Rory: Normally. But I need a greater reservoir of patience, I suppose.

Maria: Have you ever lost your patience?

Rory: Yes. Sometimes I lose my patience. I don’t really like it, actually. It makes me feel rather nauseous. It’s probably something I need to work on a bit more.

Maria: Why?

Rory: Because people don’t like being around impatient people, do they? It’s not a pleasant experience for you or the people that you’re with.

Maria: When do you need patiencethe most?

Rory: I think that’s mostly when I’m in situations where I constantly have to repeat myself. Of course if you have to say the same thing over and over again then it can become quite frustrating and then the frustration builds up and you start to lose patience.

Maria: Rory, when do you need patience the most?

Rory: I think I need it the most when I… Wait a second…????

Maria: What do you become impatient about?

Rory: Well this will be quite a stereotypical answer from a British person, but one thing that really irritates me that’s not connected to repetition is waiting for a very long time, especially in queues. You know whenever you’re on the Metro and you’re trying to walk up the stairs, but people in front of you are slowing down and you have to wait for them. That can be quite frustrating. And then I become quite impatient.

Maria: What do you do when you get impatient?
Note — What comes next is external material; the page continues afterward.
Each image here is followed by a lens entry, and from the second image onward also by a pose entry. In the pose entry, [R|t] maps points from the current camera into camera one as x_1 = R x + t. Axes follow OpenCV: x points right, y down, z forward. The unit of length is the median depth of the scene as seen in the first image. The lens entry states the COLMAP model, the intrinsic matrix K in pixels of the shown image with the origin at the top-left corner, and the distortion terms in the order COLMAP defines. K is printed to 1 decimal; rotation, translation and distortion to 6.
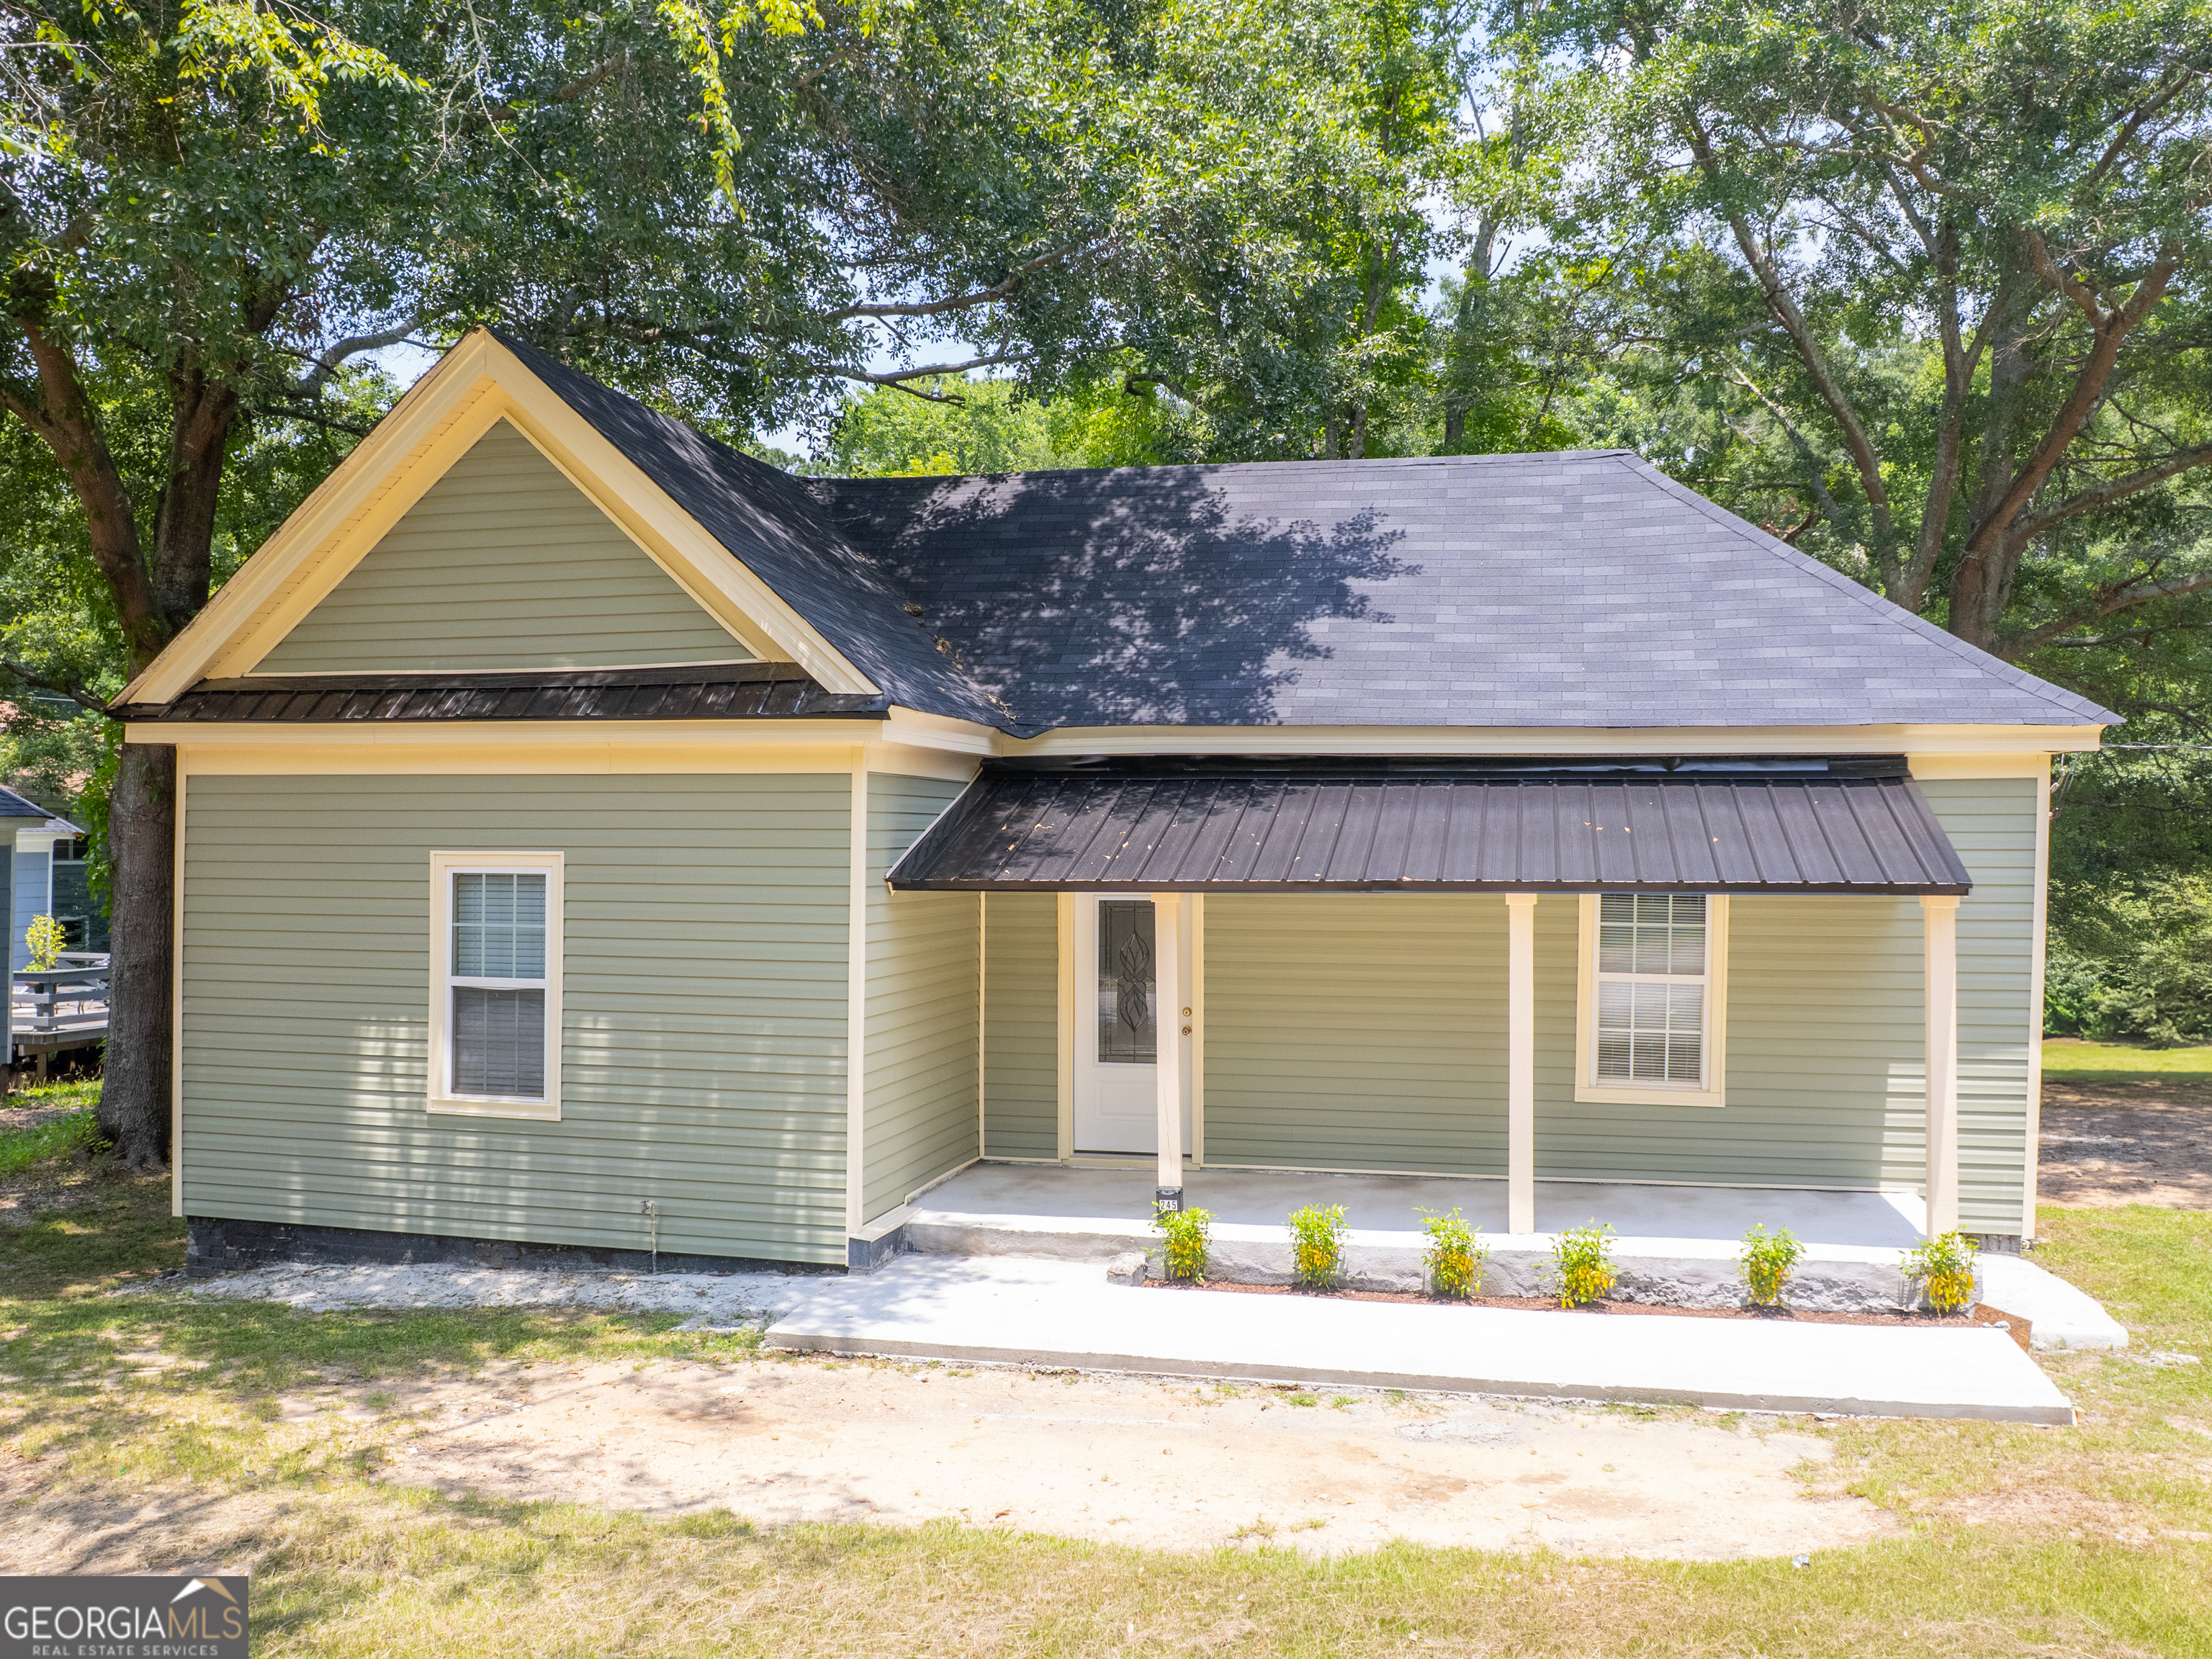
lens RADIAL K [[1452.0, 0, 1105.5], [0, 1452.0, 634.5], [0, 0, 1]] dist [0.000489, -0.017539]
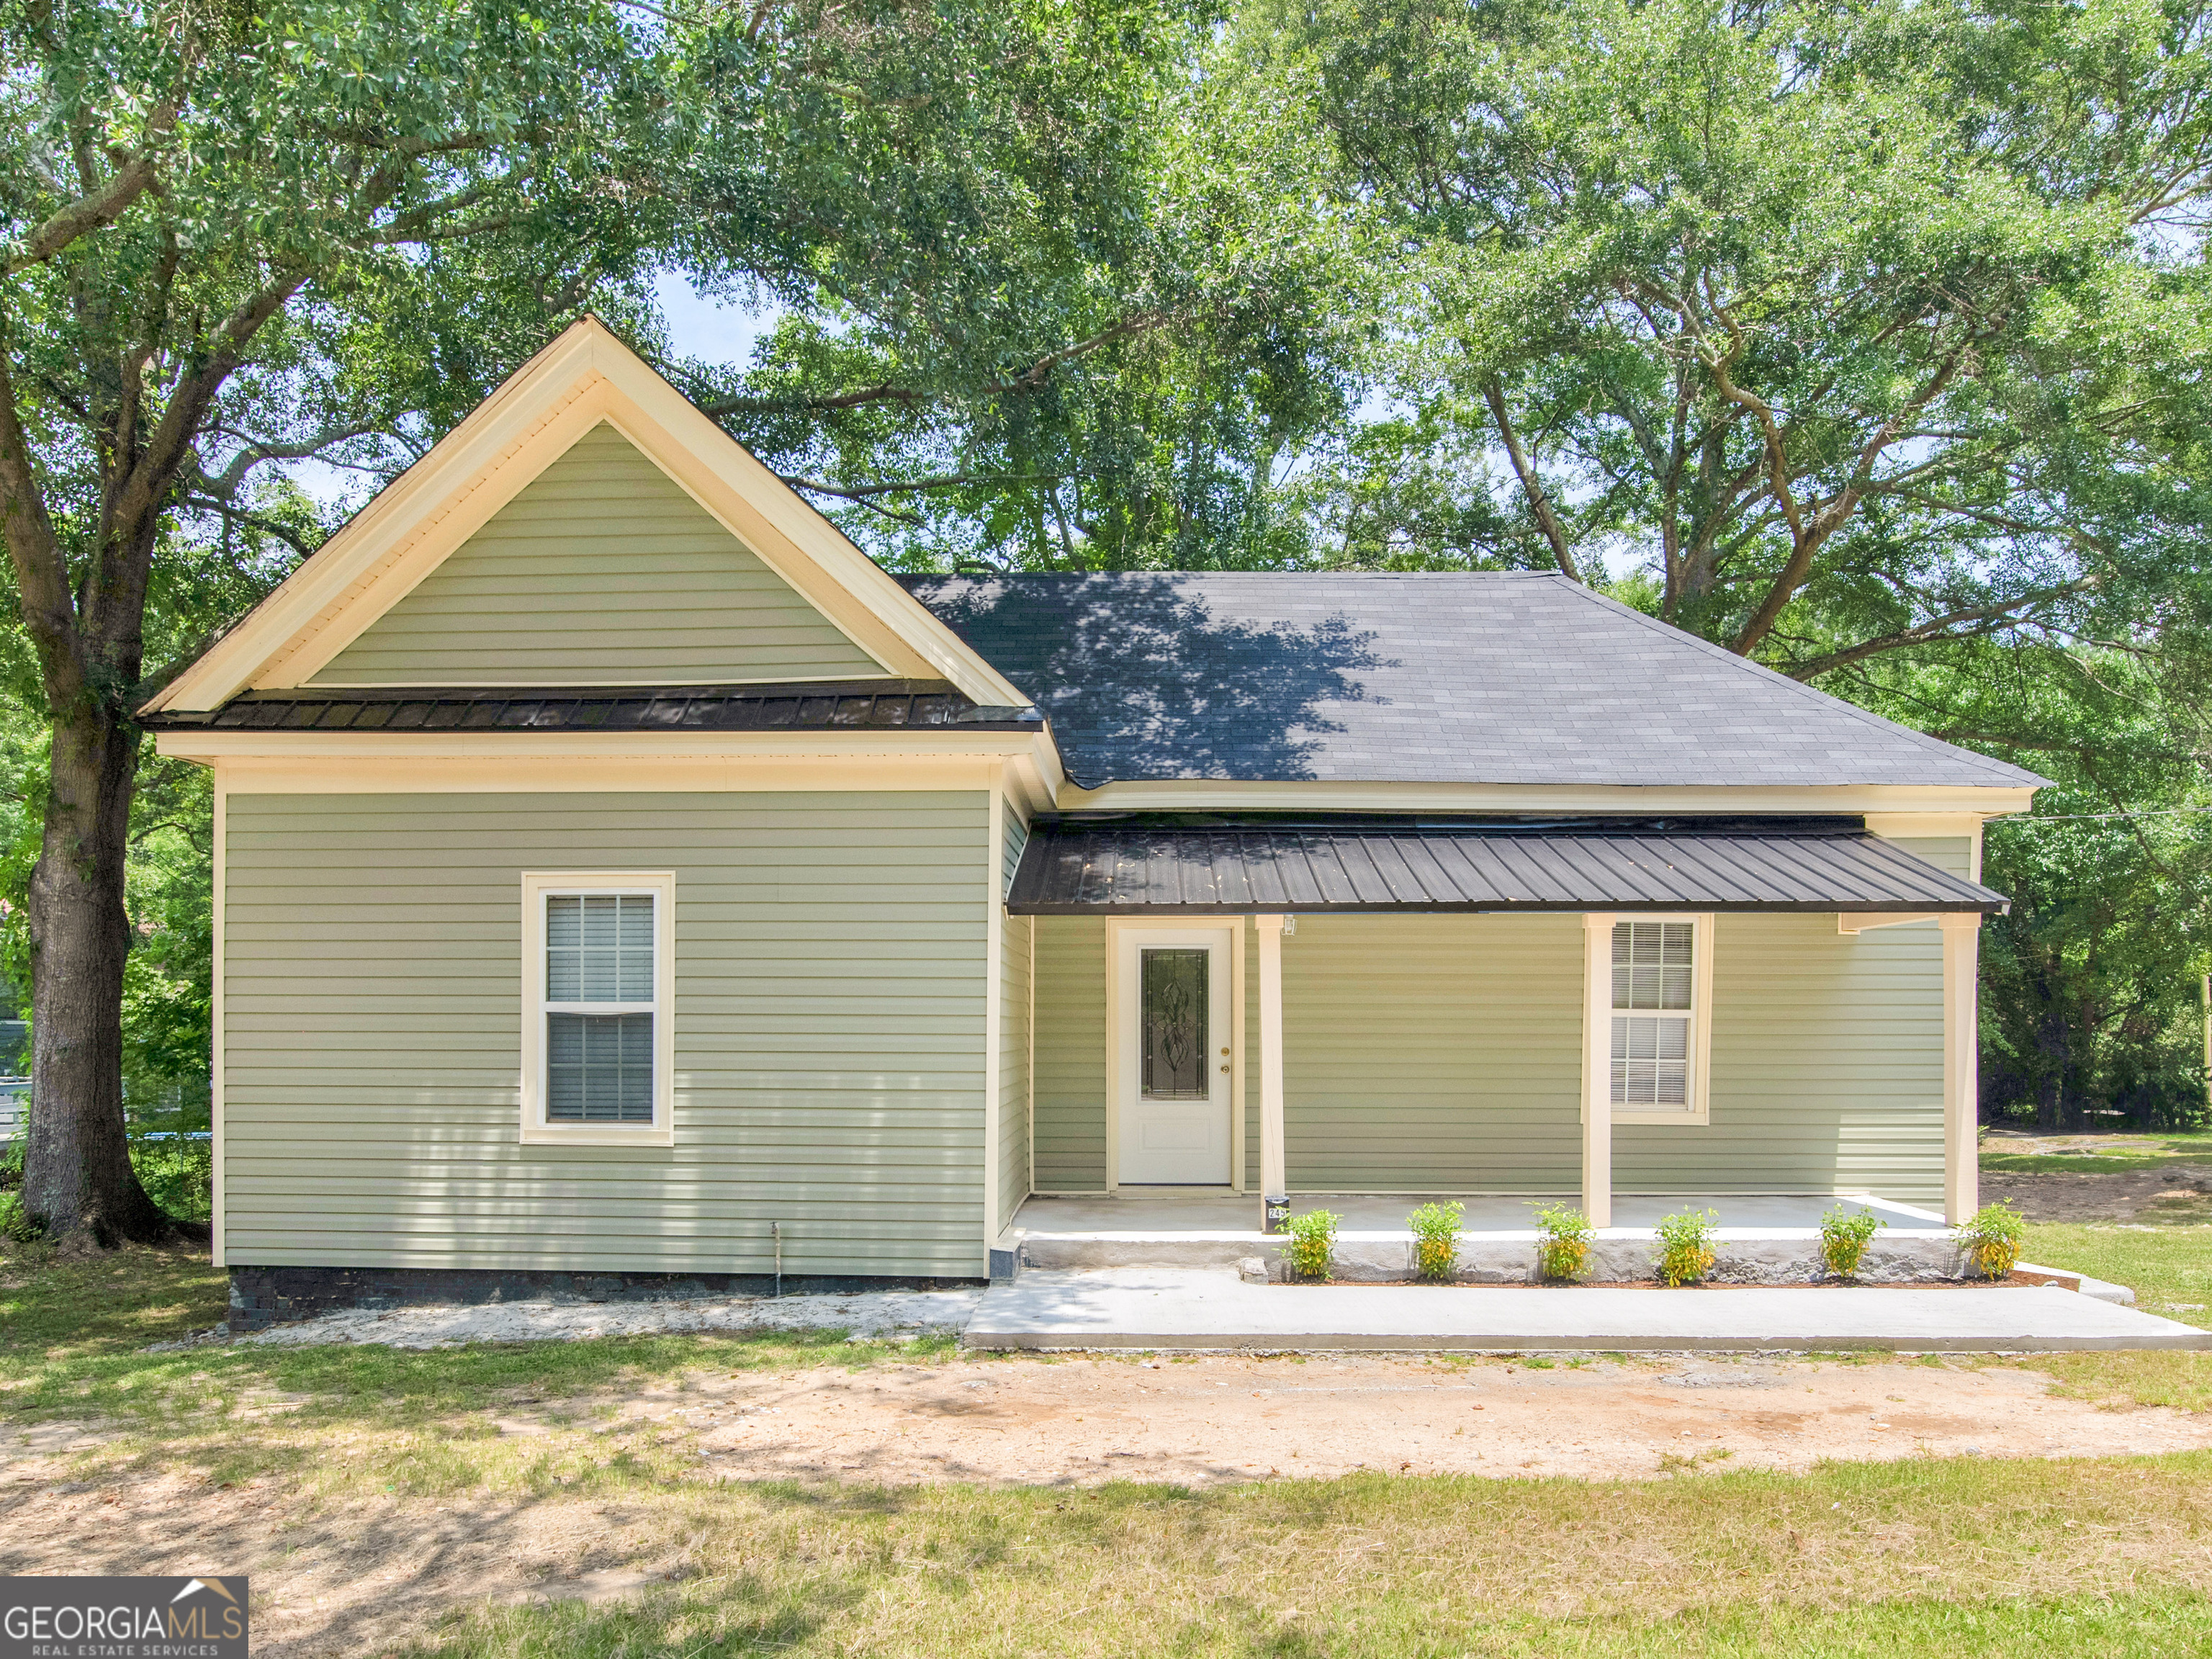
lens RADIAL K [[1216.8, 0, 1004.8], [0, 1216.8, 879.2], [0, 0, 1]] dist [0.001010, -0.001812]
pose [[0.987808, 0.016165, 0.154835, -0.276973], [-0.020319, 0.999474, 0.025285, 0.127875], [-0.154345, -0.028123, 0.987617, 0.163078]]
Rory: Well, if you’d asked me before I had a greater sense of what makes me impatient and what I can do to stop it, I would have said that I just become sarcastic and I just use sarcasm and irony until people get the point that I’m becoming impatient, and they start to speed up a little bit. But now I first of all resort to sarcasm, usually in my head, and then I try and calm myself down and remember that people don’t deliberately try and make me impatient. So, it’s about reminding myself that that’s the case and then calmly explaining again, for example.